If prosecutors determine that Mr. Meek’s cooperation is “substantial,” the agreement says, they will petition the court to be more lenient in sentencing him. Mr. Meek, 21, faces a maximum of eight years in prison for the two charges: misprision of a felony, which means concealing knowledge of a crime, and making a false statement.

Mr. Roof, 22, who appeared to be enamored of white supremacist symbolism and ideology, unleashed his attack on members of the historic Emanuel African Methodist Episcopal Church on June 17, after he had asked to join the weekly Bible study class held in the fellowship hall of the church, located in downtown Charleston.

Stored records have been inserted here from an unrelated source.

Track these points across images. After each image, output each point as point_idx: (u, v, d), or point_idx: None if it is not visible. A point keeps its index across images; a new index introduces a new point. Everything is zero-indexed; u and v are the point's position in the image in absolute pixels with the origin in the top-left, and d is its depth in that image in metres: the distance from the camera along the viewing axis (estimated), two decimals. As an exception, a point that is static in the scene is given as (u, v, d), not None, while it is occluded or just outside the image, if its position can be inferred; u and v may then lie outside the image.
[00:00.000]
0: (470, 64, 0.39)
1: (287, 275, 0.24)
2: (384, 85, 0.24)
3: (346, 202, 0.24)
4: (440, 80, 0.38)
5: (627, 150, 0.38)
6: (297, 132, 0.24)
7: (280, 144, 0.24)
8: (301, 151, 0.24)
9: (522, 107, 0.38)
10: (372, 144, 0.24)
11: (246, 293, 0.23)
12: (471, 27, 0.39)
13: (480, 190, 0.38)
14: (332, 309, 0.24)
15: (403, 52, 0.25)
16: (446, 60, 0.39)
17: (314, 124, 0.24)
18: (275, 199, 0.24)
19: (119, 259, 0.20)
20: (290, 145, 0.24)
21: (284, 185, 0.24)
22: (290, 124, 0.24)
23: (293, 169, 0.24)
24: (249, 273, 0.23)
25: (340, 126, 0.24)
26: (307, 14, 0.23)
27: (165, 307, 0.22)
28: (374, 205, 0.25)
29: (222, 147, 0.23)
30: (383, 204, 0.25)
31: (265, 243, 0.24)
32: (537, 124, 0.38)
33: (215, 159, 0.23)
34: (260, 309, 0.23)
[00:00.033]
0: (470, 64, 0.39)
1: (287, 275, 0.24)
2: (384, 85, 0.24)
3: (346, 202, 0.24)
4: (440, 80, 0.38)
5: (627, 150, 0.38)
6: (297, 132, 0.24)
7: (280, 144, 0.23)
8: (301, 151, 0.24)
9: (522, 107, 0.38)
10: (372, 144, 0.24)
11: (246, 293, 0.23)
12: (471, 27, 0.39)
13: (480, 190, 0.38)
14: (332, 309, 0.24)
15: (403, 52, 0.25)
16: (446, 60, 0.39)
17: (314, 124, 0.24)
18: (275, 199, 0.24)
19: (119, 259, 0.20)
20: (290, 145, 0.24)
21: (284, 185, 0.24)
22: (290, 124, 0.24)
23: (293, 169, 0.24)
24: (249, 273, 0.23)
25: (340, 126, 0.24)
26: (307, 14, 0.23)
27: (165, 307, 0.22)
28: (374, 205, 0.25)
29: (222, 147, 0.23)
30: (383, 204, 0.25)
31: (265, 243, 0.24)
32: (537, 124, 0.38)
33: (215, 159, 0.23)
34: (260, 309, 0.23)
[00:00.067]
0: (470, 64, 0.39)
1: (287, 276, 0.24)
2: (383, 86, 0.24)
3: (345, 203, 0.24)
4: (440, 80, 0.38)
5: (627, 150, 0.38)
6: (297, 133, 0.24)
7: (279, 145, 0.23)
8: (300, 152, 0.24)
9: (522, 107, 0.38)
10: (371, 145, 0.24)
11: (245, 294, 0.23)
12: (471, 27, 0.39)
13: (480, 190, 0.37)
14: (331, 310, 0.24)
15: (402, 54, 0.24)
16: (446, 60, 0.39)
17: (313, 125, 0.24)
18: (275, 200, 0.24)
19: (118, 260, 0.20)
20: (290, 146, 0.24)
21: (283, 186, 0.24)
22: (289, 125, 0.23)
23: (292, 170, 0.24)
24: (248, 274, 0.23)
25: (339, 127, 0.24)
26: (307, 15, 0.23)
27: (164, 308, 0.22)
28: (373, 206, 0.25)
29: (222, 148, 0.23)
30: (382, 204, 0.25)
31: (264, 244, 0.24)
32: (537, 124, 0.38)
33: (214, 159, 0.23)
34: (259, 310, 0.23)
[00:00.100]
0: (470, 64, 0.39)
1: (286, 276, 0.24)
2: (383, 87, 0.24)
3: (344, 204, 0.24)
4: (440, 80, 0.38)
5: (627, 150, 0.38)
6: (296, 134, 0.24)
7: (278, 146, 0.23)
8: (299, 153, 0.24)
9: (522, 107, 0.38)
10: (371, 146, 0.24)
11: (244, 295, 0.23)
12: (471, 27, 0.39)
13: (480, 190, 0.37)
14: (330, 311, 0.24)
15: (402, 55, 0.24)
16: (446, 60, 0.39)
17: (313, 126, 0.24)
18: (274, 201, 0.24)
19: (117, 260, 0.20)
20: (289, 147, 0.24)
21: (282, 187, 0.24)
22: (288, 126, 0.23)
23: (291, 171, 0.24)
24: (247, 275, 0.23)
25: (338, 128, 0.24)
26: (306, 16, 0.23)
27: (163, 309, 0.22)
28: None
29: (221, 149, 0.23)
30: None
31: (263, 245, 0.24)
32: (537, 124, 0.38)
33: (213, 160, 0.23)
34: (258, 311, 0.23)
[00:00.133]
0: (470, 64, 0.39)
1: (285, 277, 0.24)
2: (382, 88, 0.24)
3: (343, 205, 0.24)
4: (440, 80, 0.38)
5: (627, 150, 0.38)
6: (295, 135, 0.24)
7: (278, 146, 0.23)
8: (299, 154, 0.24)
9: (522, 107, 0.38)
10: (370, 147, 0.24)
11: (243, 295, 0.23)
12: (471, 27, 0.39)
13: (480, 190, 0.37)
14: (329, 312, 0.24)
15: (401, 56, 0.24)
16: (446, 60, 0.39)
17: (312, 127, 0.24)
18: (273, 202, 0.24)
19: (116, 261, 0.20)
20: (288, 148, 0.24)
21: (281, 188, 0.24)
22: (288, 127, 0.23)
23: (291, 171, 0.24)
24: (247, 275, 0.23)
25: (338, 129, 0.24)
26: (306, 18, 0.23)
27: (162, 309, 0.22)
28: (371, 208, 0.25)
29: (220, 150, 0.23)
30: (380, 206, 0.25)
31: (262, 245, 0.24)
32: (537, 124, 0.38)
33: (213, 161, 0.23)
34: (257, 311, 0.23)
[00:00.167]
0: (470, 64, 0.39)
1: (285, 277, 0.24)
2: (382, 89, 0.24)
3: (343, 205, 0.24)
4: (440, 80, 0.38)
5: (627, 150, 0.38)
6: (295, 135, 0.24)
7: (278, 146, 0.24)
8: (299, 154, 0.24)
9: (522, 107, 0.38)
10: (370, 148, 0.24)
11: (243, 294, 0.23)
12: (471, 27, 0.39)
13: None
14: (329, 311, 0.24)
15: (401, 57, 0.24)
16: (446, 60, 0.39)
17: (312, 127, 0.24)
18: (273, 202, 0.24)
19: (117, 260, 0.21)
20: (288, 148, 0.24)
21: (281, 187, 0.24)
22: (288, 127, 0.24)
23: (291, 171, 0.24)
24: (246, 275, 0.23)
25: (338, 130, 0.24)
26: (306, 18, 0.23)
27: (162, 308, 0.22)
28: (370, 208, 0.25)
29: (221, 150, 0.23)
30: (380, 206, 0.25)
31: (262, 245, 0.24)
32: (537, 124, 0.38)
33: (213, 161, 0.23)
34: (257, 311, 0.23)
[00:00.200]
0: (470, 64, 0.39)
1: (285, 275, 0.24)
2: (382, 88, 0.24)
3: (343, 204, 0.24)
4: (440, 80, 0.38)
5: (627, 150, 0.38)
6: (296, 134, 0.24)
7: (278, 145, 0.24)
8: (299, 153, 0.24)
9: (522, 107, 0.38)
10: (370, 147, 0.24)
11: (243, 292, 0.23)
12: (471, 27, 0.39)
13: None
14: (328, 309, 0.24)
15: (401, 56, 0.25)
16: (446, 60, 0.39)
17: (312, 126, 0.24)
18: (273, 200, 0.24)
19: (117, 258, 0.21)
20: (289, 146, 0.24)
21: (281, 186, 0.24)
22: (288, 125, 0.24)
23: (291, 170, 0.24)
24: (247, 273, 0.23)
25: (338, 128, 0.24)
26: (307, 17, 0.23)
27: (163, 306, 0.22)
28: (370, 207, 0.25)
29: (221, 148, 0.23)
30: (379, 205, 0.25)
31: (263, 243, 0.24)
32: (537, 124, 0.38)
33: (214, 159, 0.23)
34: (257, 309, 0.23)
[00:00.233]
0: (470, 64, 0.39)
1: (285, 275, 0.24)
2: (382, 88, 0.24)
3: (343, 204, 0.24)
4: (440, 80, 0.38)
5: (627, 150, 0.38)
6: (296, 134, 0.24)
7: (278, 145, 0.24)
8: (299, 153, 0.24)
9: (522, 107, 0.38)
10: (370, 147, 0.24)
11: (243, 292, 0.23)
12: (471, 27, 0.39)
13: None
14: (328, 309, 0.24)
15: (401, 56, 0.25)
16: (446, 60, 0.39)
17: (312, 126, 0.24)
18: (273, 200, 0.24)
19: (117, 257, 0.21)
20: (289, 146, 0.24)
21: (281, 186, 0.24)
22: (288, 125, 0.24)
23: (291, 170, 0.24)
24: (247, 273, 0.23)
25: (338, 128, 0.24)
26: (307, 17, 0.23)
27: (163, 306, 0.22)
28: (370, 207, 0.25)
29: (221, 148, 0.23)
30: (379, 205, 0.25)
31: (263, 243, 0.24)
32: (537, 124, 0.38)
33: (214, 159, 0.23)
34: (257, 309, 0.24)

J. Stephen Schmutz, a Charleston lawyer who represents family members of three of the slain victims — Cynthia Hurd, Myra Thompson and Sharonda Coleman-Singleton — said Monday that the families were in “total support” of the plea deal, and expected that it could produce valuable information about Mr. Roof.

“He’s a witness,” Mr. Schmutz said. “He spent a lot of time with Roof immediately before this happened.”

Mr. Schmutz said it was likely that Mr. Meek would be called to testify in Mr. Roof’s capital murder trial in state court, which has been delayed until January.

Mr. Meek’s cooperation with the federal authorities will probably also aid them in their separate case against Mr. Roof, in which he faces 33 counts, including hate crime charges, as well as charges of killing people while obstructing religious freedom. That charge carries a possible death sentence, though the federal government has not decided whether to seek it.

The federal indictment against Mr. Meek, an air-conditioning repairman, states that the day after the massacre, he made false statements to an F.B.I. agent when he said that “he did not know the specifics of Dylann Roof’s plan to shoot individuals on a Wednesday, during Bible study, at an A.M.E. Church in Charleston, S.C.”

The indictment also alleges that Mr. Meek committed a crime when he failed to share his knowledge “of the actual commission of a felony” with the authorities.

The two young men had known each other since childhood. The month before the shootings, they spent time together in a trailer home in Lexington County, S.C., where Mr. Meek lived with family members.

The day after the shooting, Mr. Meek said that Mr. Roof had spoken in favor of racial segregation, and said that he wanted to “hurt a whole bunch of people” and was “planning to do something crazy.”

Mr. Meek said he did not take such comments seriously at first, but eventually grew worried and hid Mr. Roof’s .45-caliber handgun. Later, he said, at the urging of his girlfriend, Mr. Meek returned the gun to Mr. Roof because Mr. Meek was on probation and did not want to get in trouble.

Mr. Meek was freed on bond in November.